How one girl changed my life

So this is my first blog!!Let's get started.
It was 3 years back when I first proposed her and she agreed my first love, what a magical feeling that was thought I would do anything for this girl without knowing the consequences of it. Well I come from India and it's not as easy as it is anywhere else to convince your parents.

The starting few months were heavenly, roamed everywhere, went on long rides, bunked lot of classes it was all great till the honeymoon period as I call it got over.Then the fights started, we fought for the silliest things ever she had told me to end this but I loved her a lot couldn't just end it that way, I pushed it to the limits compromised , made her compromise , lost everything, made her loose everything, both madly love even though deep inside it was known that this wouldn't work but still continued it.

Then college got over time for work, let me tell you one thing she hated my friends and we fought everytime regarding this it was extreme that I stopped going out with my friends , declined everytime I was invited to hangout as she would fight, so life went on from endless fights to days of silence. But I knew I would ruin this by dragging for so long it wasn't good for both of us but we always do what the heart says not what the mind says , foolish heart !!

I do not know what the feeling is when she used to be with me I used to think of it as some unwanted pain which would swallow me like a black hole and when she's not there with me it's like a part of me is gone and would never come back to me again.No matter how much I write I can't express that madness we had for each other or I can't express how much she loved me, I always can not express how beautiful and terrible it was.

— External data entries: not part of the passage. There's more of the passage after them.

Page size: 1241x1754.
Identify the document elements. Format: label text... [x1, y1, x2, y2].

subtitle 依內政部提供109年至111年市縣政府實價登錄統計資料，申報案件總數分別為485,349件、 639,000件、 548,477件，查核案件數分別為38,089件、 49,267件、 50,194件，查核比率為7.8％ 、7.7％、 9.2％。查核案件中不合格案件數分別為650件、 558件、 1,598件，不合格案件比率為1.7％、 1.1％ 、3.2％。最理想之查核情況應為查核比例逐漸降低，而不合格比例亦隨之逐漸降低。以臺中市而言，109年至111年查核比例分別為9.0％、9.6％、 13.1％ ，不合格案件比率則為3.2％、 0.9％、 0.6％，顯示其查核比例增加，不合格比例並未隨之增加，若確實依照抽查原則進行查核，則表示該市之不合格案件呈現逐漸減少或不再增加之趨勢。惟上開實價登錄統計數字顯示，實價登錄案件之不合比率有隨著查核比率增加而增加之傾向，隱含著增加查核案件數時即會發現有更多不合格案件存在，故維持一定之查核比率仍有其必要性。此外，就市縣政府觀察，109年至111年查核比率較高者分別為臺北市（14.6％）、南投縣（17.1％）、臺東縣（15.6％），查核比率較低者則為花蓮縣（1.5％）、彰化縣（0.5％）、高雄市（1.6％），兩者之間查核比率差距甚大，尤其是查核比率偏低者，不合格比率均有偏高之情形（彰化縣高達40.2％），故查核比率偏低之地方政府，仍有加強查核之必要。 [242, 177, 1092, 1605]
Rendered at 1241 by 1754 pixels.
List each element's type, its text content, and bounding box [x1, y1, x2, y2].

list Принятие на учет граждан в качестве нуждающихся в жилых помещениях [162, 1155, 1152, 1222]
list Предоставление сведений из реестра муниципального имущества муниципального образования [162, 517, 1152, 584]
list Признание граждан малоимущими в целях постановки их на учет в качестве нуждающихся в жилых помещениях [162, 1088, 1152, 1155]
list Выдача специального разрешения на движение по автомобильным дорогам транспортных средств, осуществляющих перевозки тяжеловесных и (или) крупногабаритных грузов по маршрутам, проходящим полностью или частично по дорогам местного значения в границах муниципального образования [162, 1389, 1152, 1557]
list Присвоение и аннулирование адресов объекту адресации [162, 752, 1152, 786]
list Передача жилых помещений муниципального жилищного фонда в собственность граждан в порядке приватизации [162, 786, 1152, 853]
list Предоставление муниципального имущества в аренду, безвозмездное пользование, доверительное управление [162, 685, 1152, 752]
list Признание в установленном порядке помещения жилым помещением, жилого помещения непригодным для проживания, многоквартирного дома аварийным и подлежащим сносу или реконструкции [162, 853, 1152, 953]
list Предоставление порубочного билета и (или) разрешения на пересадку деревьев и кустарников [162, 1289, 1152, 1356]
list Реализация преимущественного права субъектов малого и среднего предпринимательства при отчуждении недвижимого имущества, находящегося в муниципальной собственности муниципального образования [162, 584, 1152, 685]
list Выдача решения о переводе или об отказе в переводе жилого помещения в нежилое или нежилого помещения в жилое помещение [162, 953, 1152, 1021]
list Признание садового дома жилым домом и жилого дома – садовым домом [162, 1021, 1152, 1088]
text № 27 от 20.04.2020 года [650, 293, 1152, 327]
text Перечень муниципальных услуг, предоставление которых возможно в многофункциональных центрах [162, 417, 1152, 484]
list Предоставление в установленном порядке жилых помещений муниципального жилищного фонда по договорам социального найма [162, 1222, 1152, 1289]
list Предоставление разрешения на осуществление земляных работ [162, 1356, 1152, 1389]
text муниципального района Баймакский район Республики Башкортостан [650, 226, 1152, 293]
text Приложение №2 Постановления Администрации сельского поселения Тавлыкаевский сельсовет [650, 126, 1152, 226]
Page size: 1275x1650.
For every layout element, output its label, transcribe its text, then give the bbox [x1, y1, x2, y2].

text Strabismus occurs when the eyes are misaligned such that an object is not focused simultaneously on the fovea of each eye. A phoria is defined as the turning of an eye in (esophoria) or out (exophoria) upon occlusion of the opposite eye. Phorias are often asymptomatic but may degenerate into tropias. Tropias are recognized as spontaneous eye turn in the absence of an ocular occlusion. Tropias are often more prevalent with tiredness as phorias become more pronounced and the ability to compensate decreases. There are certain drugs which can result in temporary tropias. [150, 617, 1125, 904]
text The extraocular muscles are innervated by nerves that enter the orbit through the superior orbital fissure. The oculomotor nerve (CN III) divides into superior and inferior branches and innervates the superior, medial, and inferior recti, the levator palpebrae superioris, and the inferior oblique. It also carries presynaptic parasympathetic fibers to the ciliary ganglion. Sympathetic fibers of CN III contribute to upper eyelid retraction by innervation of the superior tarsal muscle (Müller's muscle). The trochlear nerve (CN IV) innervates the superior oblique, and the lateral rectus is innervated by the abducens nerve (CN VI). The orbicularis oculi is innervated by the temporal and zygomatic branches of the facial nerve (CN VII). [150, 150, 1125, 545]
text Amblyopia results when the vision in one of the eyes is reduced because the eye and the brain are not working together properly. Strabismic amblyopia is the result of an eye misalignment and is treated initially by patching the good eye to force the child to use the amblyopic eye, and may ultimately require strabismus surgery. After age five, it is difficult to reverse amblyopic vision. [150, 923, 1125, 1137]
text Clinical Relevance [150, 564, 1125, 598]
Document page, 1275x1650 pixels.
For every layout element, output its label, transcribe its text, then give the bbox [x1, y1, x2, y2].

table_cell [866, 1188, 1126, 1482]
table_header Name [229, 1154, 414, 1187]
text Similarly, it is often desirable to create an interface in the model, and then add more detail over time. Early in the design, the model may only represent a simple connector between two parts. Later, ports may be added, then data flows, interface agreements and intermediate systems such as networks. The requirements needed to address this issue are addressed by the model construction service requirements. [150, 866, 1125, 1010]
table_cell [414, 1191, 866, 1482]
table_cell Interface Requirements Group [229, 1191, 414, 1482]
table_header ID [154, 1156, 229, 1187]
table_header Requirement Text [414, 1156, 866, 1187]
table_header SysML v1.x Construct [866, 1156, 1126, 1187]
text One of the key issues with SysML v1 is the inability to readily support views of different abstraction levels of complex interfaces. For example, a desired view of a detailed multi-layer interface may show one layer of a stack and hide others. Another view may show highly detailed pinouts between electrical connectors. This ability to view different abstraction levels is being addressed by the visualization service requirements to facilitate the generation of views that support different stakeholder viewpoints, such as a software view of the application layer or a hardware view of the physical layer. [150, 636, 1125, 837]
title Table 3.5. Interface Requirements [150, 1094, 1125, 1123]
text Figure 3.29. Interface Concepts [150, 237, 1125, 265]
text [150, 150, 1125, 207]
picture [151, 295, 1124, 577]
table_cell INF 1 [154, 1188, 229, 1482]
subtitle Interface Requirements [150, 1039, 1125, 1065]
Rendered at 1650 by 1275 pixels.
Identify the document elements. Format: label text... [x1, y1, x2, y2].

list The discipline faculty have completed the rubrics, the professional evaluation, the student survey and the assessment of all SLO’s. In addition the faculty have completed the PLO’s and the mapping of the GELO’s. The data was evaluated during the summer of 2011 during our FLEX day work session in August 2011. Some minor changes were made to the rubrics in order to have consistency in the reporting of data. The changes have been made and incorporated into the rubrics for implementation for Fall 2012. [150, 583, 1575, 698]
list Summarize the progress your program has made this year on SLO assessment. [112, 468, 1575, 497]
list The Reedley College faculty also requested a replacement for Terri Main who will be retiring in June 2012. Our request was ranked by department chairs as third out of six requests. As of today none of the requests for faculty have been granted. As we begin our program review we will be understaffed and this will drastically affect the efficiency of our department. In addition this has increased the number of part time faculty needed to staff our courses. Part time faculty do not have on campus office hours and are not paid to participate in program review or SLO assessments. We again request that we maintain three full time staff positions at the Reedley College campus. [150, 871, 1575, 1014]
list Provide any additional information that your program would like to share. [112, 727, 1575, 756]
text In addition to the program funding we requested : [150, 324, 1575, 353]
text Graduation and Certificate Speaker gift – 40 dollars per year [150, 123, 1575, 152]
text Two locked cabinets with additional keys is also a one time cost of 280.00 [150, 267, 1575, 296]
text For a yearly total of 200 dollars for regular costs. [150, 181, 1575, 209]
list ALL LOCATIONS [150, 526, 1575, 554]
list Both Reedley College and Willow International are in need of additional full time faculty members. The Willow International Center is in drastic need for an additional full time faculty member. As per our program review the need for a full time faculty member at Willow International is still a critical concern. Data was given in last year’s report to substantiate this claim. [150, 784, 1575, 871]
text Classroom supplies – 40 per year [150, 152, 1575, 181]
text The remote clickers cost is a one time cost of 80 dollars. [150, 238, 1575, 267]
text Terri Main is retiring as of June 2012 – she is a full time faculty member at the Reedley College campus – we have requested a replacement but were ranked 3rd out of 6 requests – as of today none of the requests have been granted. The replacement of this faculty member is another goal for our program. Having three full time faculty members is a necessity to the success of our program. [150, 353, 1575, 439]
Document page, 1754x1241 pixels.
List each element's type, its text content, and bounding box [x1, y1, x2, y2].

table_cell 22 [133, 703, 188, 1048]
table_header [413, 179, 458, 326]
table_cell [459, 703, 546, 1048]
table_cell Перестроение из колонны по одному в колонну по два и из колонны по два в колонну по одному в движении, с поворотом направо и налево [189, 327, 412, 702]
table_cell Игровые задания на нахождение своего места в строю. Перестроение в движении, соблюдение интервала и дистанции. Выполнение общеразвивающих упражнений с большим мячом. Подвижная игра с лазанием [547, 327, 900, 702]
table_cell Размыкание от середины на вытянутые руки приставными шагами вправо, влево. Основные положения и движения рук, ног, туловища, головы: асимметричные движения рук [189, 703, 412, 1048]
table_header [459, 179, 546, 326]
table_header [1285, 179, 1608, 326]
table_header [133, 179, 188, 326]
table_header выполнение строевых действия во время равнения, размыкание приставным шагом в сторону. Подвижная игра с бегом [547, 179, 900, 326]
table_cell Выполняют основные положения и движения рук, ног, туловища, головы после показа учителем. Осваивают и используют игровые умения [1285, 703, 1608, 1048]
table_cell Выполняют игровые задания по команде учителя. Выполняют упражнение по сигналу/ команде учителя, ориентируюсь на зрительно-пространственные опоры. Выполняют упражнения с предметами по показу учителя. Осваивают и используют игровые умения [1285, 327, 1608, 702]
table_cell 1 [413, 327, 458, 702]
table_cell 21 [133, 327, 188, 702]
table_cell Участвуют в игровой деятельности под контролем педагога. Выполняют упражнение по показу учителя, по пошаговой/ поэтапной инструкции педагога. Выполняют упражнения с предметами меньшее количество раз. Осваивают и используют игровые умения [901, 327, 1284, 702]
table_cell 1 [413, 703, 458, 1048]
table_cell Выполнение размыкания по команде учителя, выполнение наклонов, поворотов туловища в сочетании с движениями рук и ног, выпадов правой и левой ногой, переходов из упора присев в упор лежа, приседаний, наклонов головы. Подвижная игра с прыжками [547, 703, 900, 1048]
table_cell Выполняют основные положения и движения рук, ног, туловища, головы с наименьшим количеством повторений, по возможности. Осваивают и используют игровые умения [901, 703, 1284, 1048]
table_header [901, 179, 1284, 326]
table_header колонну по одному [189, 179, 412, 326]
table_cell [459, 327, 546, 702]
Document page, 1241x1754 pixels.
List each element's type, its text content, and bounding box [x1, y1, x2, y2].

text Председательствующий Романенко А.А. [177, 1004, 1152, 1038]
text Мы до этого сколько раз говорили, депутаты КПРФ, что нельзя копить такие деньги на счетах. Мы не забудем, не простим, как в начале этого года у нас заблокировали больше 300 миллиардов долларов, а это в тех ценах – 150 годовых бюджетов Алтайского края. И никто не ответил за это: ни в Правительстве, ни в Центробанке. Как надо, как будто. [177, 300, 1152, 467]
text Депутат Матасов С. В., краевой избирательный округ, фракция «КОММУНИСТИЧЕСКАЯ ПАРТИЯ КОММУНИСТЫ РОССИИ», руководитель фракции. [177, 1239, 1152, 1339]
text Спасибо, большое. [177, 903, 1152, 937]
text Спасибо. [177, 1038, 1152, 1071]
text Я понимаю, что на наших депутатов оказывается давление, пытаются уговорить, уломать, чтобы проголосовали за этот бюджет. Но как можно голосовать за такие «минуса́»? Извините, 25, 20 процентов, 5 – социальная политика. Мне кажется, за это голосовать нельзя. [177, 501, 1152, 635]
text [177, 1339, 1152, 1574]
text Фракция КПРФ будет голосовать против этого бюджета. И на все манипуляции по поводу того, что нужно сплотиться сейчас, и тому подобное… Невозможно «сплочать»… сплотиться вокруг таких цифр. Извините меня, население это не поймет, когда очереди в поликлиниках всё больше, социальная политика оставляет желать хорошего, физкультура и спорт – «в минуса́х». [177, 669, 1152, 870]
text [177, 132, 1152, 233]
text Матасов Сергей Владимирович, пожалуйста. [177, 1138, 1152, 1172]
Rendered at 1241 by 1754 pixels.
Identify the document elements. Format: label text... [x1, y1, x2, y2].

Words are not enough to express the pain that comes when she's not around the usual pillion rider or the food partner or the late night distractor, life just got adjusted to her but in her absence it's a big blow.

So 3 years of memories all come haunting if at all I could make it right then I would go back in time like Ashton Kutcher does in buttery effect and never fall into this ever. But life's not a movie we are responsible for our actions and we have to face all the consequences.